The first reason diagnosis is so difficult is because of the heterogeneity of patient symptoms. Many people struggle to sleep, staying awake all night due to anxiety, restless legs, or numbness. Others struggle with memory, from short term to long term, and there is a variance in what types of memory and confusion people experience. While some people may present with a form of dementia, others struggle with word recall. Many people feel pain in the joints and the muscles and experience migraines or constant headaches. Some people experience night sweats. While some people experience depression, and many clinicians find this a defining feature of ME/CFS and Long Covid, many patients argue that the somatic complaints are primarily viral or social in nature. In part, this determination is working against a common phrase mentioned by clinicians (either directly or indirectly) that Long Covid and/or ME/CFS is imagined or unreal, an inflammation of other real diagnoses and conditions.
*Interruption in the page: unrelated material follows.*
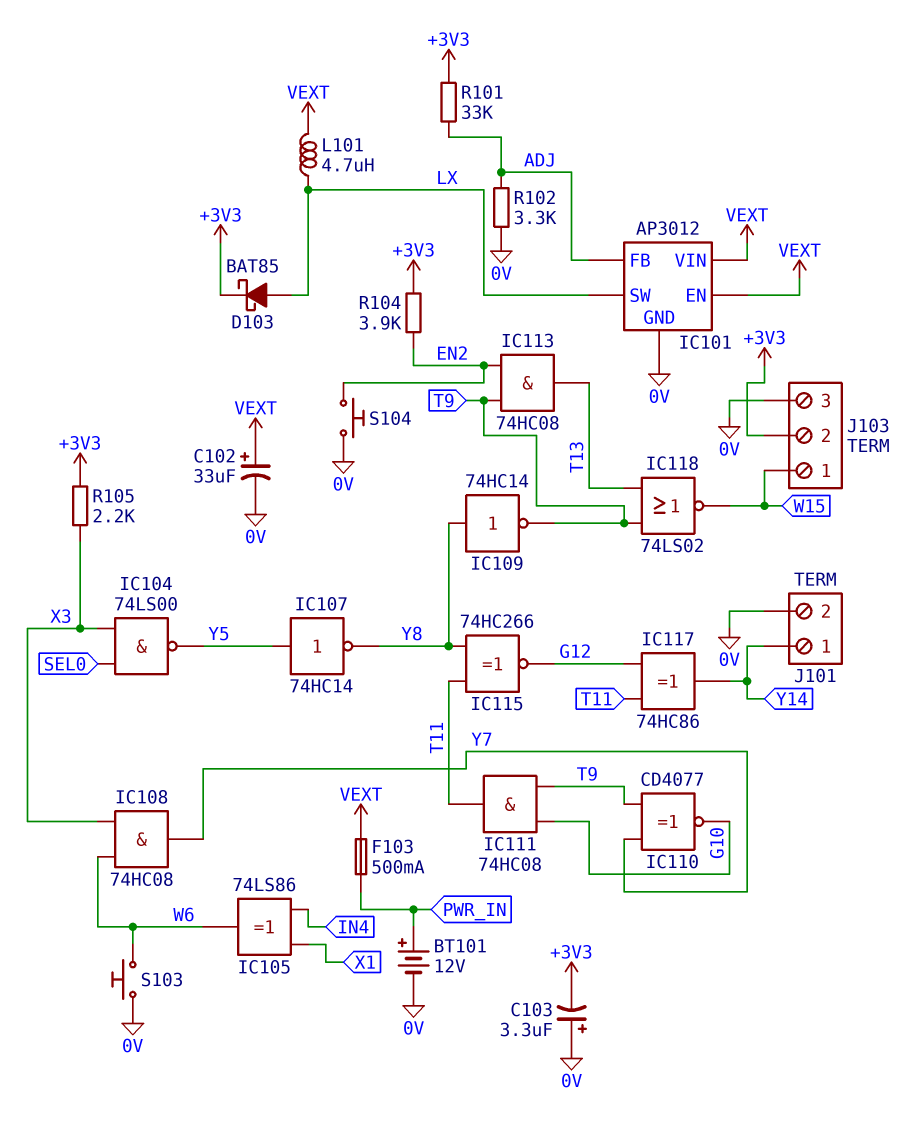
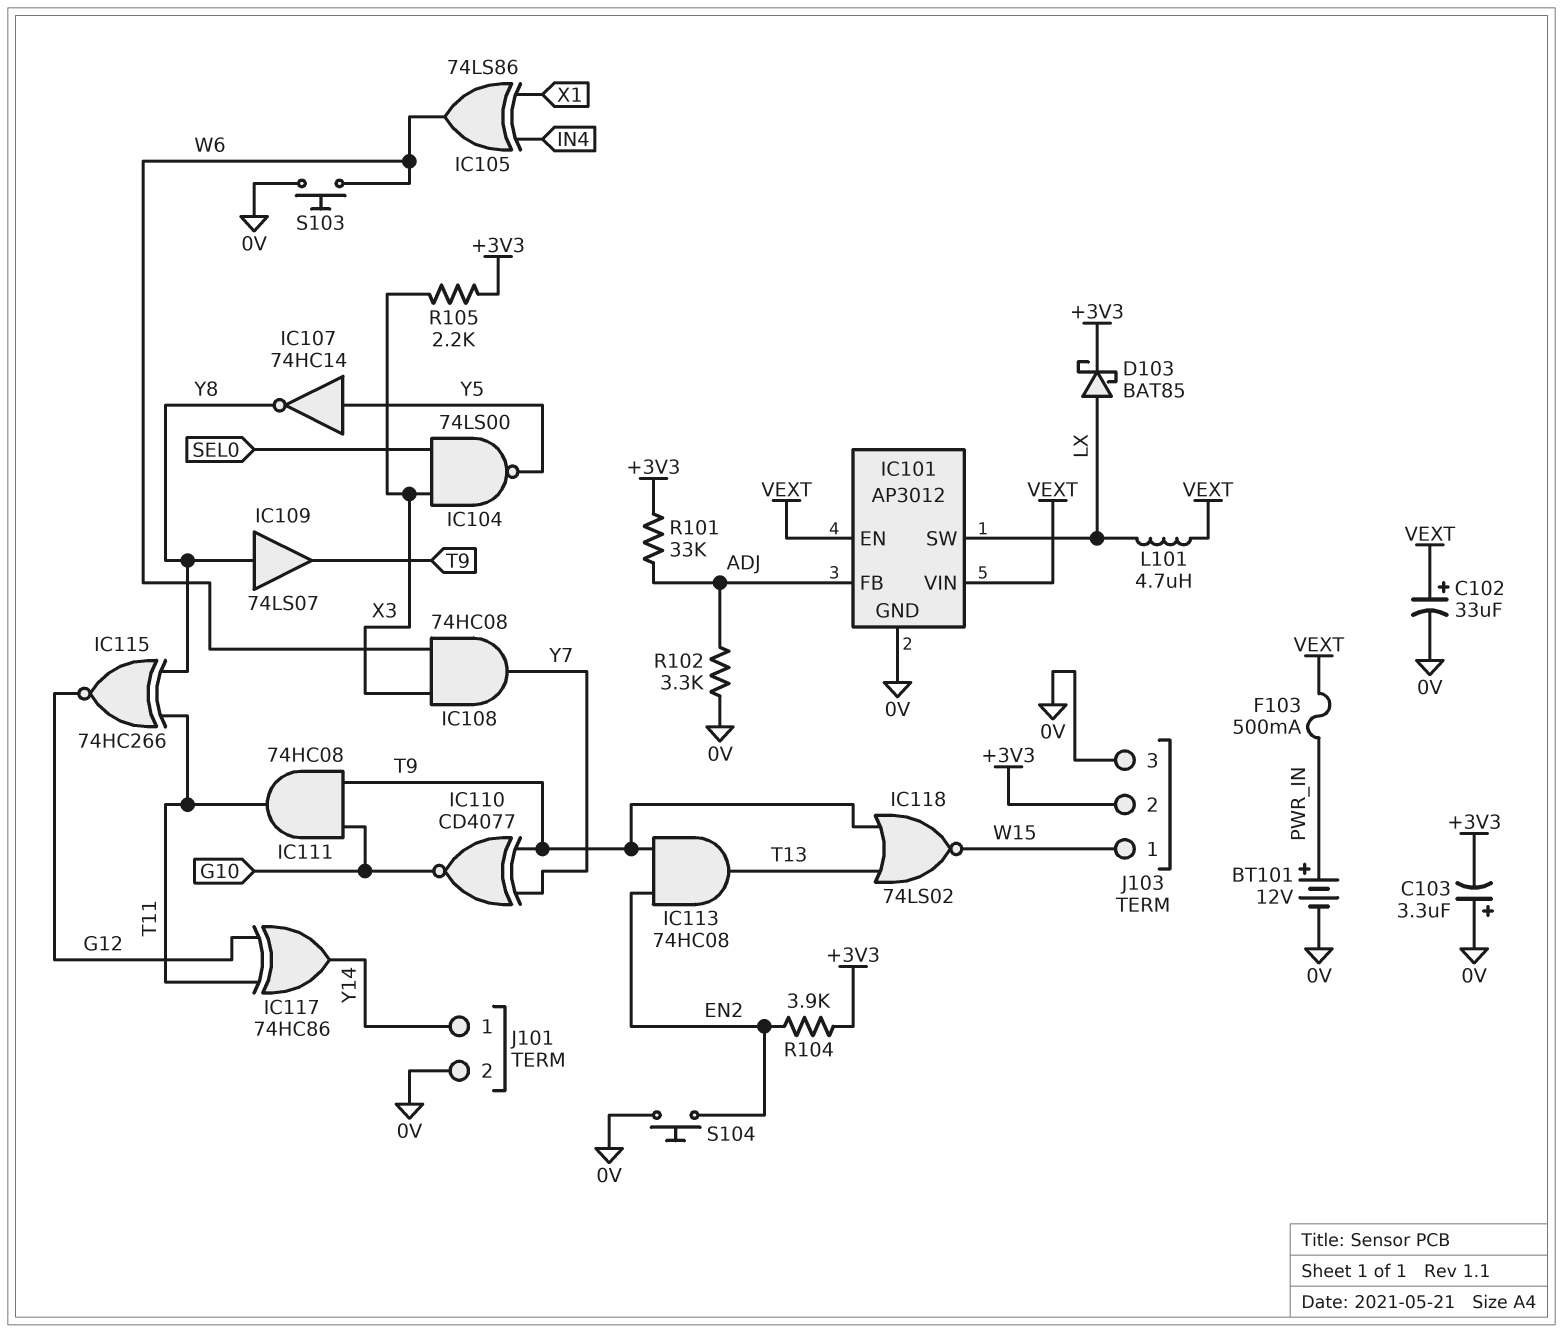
IC109: NOT 74HC14 (in Y8, out T9) -> buffer 74LS07 (in Y8, out T9)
However, not all clinicians are deterred by the collection of symptoms people present with Long Covid. Dr. Dahlene Fusco explained that she’s seen too many patients with consistent symptom profiles to think Long Covid is not real. Every single person in the clinic with Dr. Fusco says it’s confusing and they fear that they have something that has become a hot-button issue like Chronic Lyme. There is so much stigma and confusion related to those diagnoses. She tells them, “Don't give yourself a diagnosis or a term. Just tell me and tell your other providers what your symptoms are. It's gonna take providers a long time. [For clinicians who don’t recognized Long Covid], I would encourage people to avoid them because they are not reading the CDC website. But and I think we do need to call out providers who are misinformed.”
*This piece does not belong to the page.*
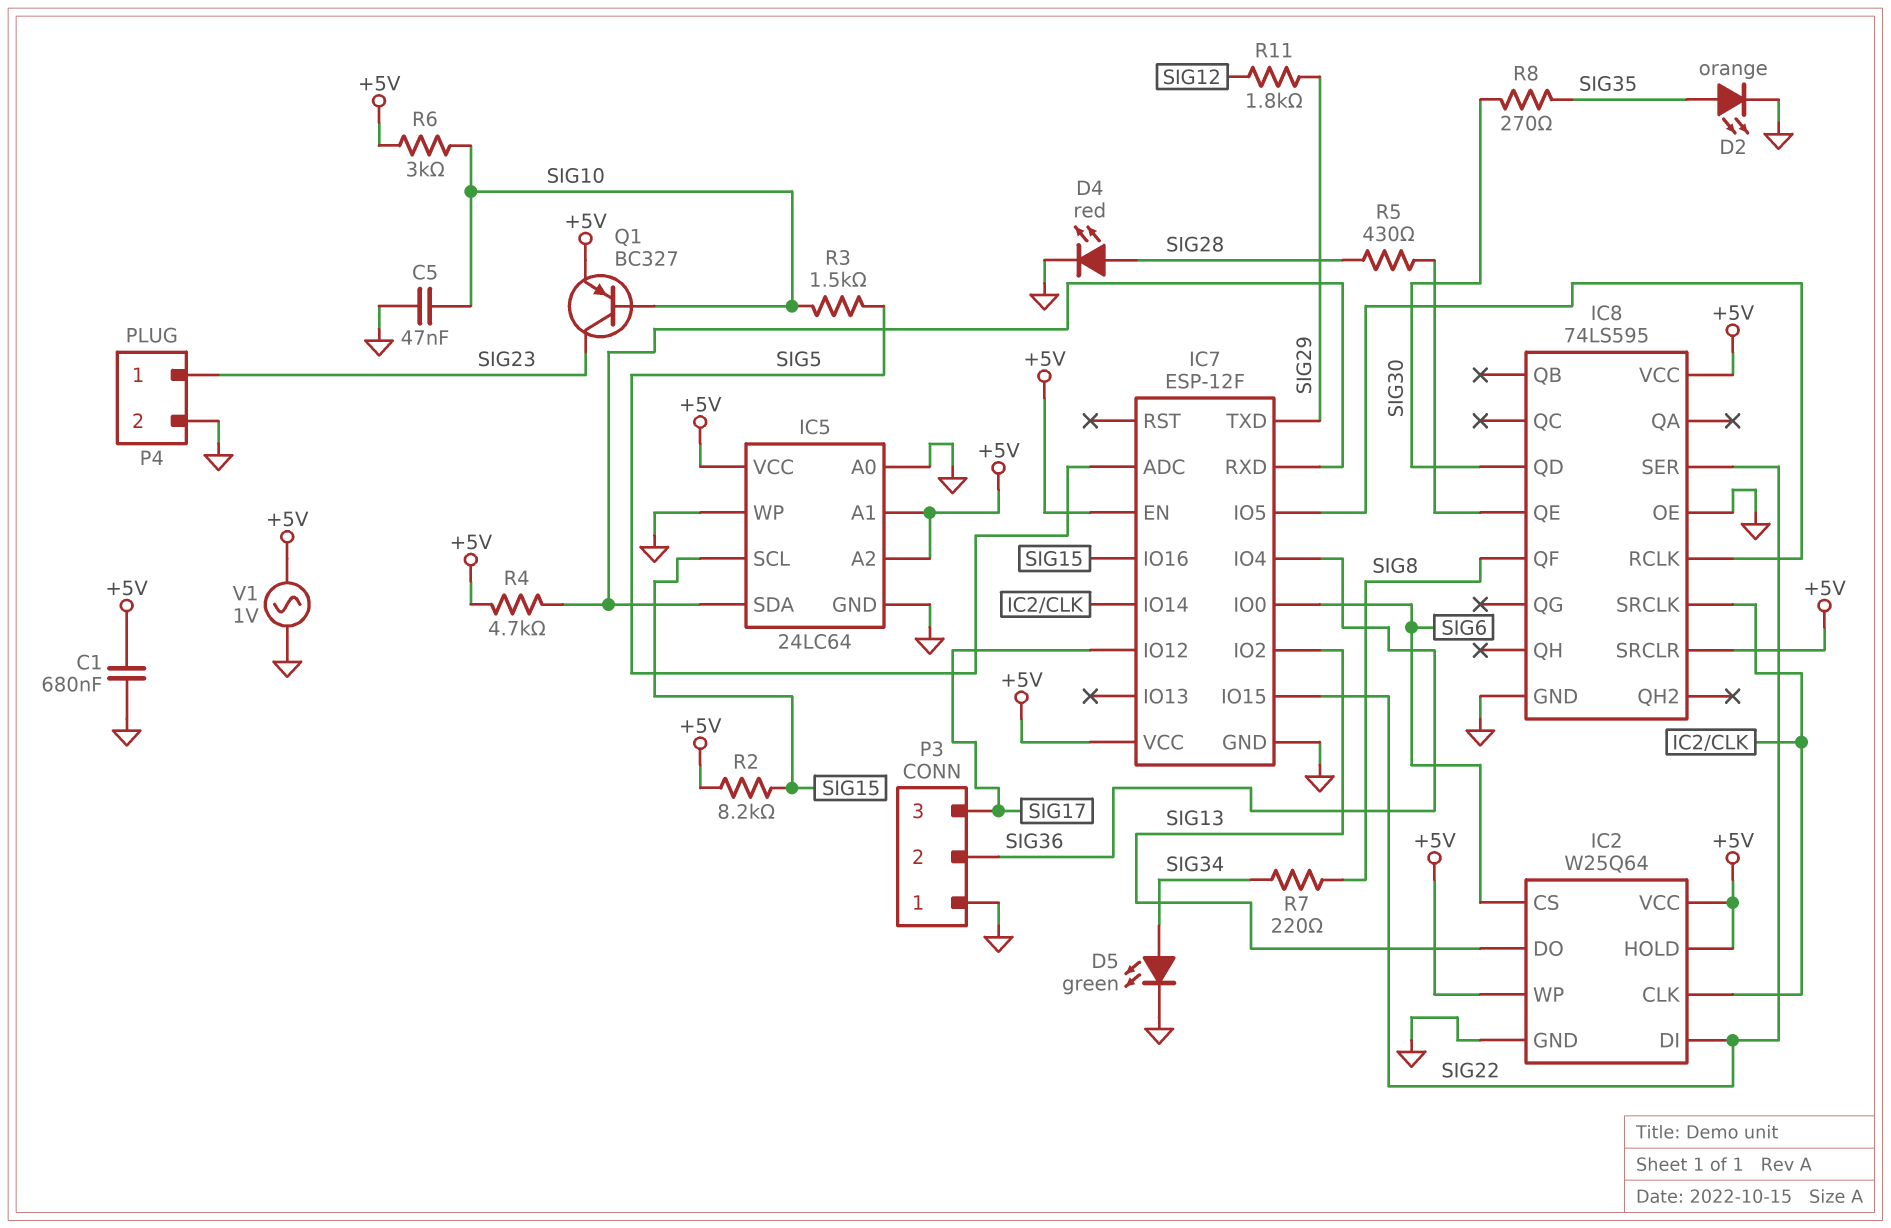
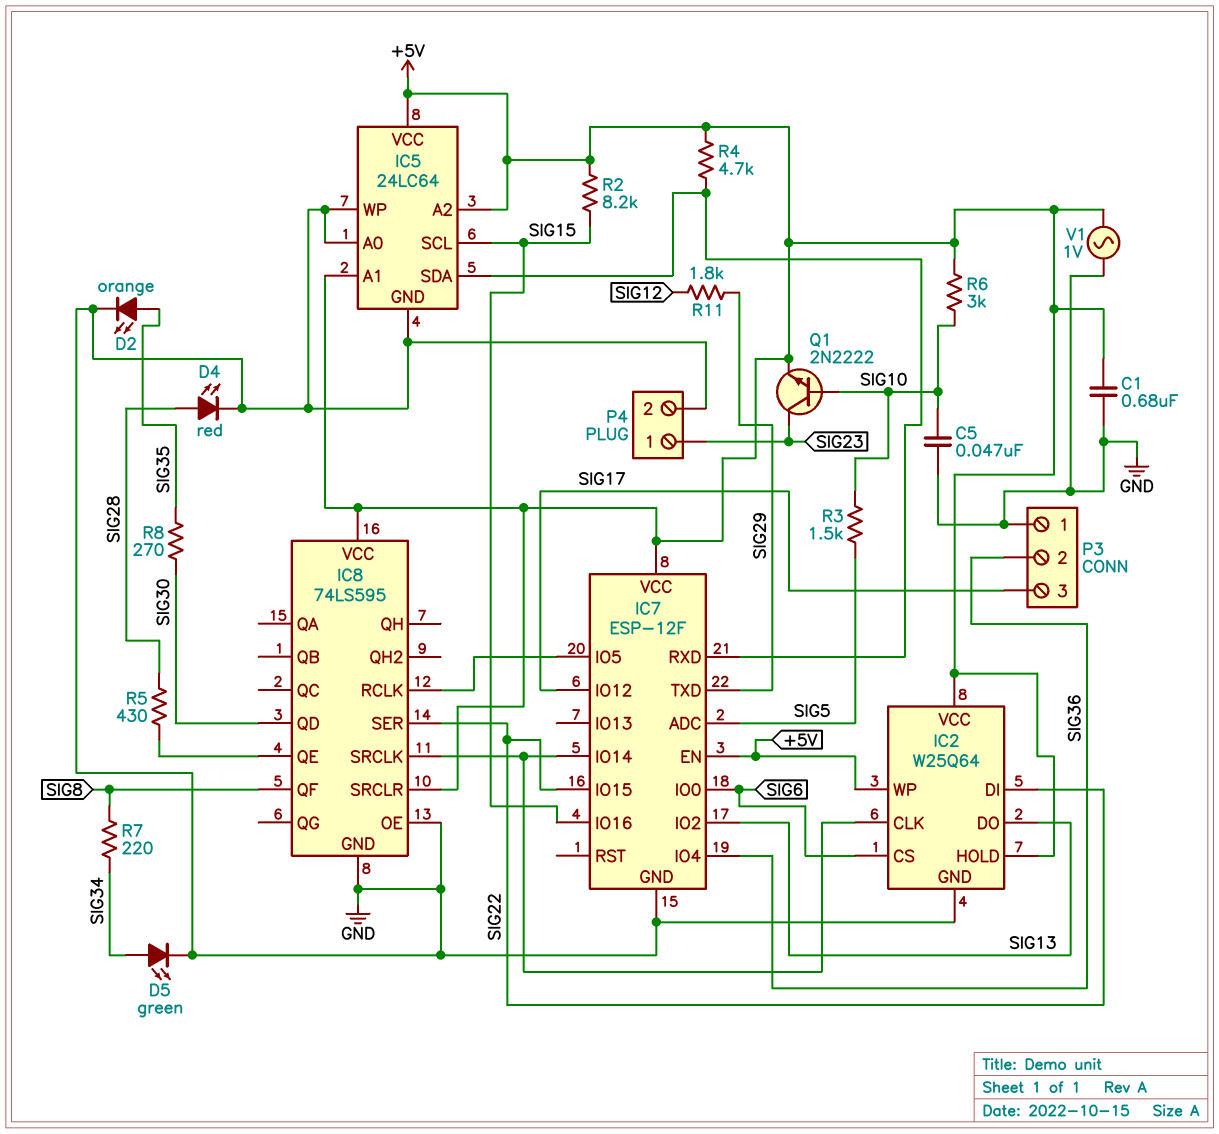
Q1: PNP BC327 (B SIG10, C SIG23, E +5V) -> NPN 2N2222 (B SIG10, C SIG23, E +5V)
The second reason diagnosis is so difficult is the lack of a biomarker, or “silver bullet” for diagnosis. In many cases, debility is a combination of many things, perhaps triggered by one thing (like SARS-CoV-2), with an underlying history of previous infections that have lingered in viral reservoirs, traumas that have irreversibly affected the body, and chronic stressors that may be anything from micro-aggressions to insulin sensitivities. Half of people who experience chronic fatigue and other related symptoms for several months or years have experienced one or more of the following diagnoses: infections, anemia, thyroid dysfunction, diabetes mellitus, and cancer. Yet, clinicians find these data inconclusive to predict what may have triggered complex illnesses like ME/CFS and Long Covid.
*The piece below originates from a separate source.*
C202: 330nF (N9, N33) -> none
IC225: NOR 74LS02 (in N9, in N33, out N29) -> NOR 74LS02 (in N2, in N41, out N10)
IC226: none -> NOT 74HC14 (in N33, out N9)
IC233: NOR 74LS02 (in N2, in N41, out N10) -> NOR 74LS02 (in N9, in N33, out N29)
The final major issue is that clinicians are overwhelmed, overscheduled, and rushed. The increasing number of patients clinicians must see per day, combined with inadequate access to social services resources, often causes clinicians to feel overwhelmed. Some of this overwhelm may be misdirected—especially in emergency departments where “chronic utilizers” or “frequent flyers” constantly seek urgent care. Like other marginalized communities, chronic care-seekers do so because they don’t have the funds or sustainability to engage in routine medical care, or they delay care when they are doubted. When people are told their Long Covid is not real, or their symptoms are imagined (all in your head), people stop seeking care. Then, when things go from bad to worse, people seek acute care. This is not cost effective from the purview of a hospital administrator or patient. It’s preventable.
As Dr. Wes Ely told me, “We need to start listening to people, even though we don't have the test or the diagnosis or the therapy. We have to accompany them. We have to. We have to dive into their chaos and provide uplifting and healing by being present with them.”